Ann told Her how the book was inspired by a real plane crash back in 2010, when a  flight bound for London took off from South Africa – but crashed in Libya.

“It was mostly passengers on board, who were all on their way home from vacation. There was only one survivor, a nine-year-old Dutch boy and they found him still bucked into his airplane seat about a half a mile away from the rest of wreckage. He had a punctured lung and a broken leg, but he was otherwise fine. Everyone else on the flight, including his parents and his brother, had died immediately,” she said.

“I couldn’t read enough about this story – and also, social media had sort of taken a leap around that time. Everyone you knew was on Facebook, including your mother. And so there were girls around the same age as the Dutch boy that were posting pages to him on Facebook, talking about how cute he was and how sad they were for  him. There were airplane aficionados speculating about why the plane may have crashed. There was a leak from inside the hospital that the president of Libya had called him.

“It was fascinating to me that we wren’t just getting the story from the journalists, we were getting it from everyone. There as a picture of the little boy that accompanied most of the articles; he was nine years old, so small and so broken. I had two little boys at the time time, [aged] one and three, and I just couldn’t imagine how that little boy was to be able to get out of that hospital bed and walk out of that hospital without his mom and his dad and his brother.

“I wanted him to be okay. And I couldn’t figure out how he could be okay. So, in a way, I thinkI wrote the novel as a set of fictional circumstances so that I could imagine a way in which someone in those circumstances would be OK.”

And while she worked on Dear Edward for eight years, the author explained that she “didn’t let” herself actually write for the first 12 months.

“I spent the first year just doing research and thinking and taking notes, I didn’t let myself write for the first year. I spoke to a commercial airline pilot, I read extensively about actual plane crashes that had happened through National Transportation Safety Board reports,” she explained, as she spoke about the research process for Dear Edward. 

“I’m a nervous flier, and I never, I never would have thought that I would write a book about a plane crash. It requires a lot of learning because I wasn’t coming from a place like being aeronautics expert, or anything like that.”

And then the book required a different kind of research when it came to writing the characters on board the flight.

“The fact that it took place on an airplane was exciting to me as a writer, as I would have the chance to sort of follow people who are very different than each other, which wasn’t the case if you’re writing about like a family. You know, in a neighbourhood, in a town, you end up having people that are similar to each other in many ways,” she added.
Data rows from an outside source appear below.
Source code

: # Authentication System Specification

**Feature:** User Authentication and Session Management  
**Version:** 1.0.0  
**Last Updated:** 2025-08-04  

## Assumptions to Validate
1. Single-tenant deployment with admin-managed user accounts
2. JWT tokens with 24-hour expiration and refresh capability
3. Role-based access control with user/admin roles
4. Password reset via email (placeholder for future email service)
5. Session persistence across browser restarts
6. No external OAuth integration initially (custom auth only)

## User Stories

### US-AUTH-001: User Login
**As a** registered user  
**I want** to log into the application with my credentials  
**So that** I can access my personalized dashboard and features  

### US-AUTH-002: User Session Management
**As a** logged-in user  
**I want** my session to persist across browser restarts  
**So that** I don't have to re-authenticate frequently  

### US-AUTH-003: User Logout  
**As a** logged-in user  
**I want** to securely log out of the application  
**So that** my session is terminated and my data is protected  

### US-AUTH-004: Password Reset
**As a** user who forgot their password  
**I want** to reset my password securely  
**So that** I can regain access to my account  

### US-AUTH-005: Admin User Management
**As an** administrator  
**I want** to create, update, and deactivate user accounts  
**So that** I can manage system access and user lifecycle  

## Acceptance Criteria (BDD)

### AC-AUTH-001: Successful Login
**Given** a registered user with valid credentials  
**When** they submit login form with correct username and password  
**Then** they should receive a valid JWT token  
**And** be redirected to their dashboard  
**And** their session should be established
From non-fiction books to fantasy epics, she read a number of different books to get a sense of the characters who would be on board the flight.

Dear Edward alternates between the present day and the moments on the plane – with the chapters side-by-side in the book, making sure that the reader is immersed in the story.

Napolitano explained that having the plane chapters and the present-day chapters side-by-side was one of the things she knew she wanted to do “right away”.

“There’s only like, a few things I knew I wanted when I started [Dear Edward] and one of them  was that I knew I wanted those chapters to sit side-by-side,” she said.

“And I think it’s because I felt like, if you went through something as catastrophically horrible as what Edward goes through, it’s a weight that you’re never going to be able to set down. It’s a matter of learning to bear that weight. To me, it was always going to be a part of him – it was always going to be as present for him as his new present. Not necessarily in a horrible way, but it’s just part of what shaped him and made him who he is after.

To me, I don’t think of the plane sections as flashbacks. I think the two stories bear equal weight, sitting side-by-side.”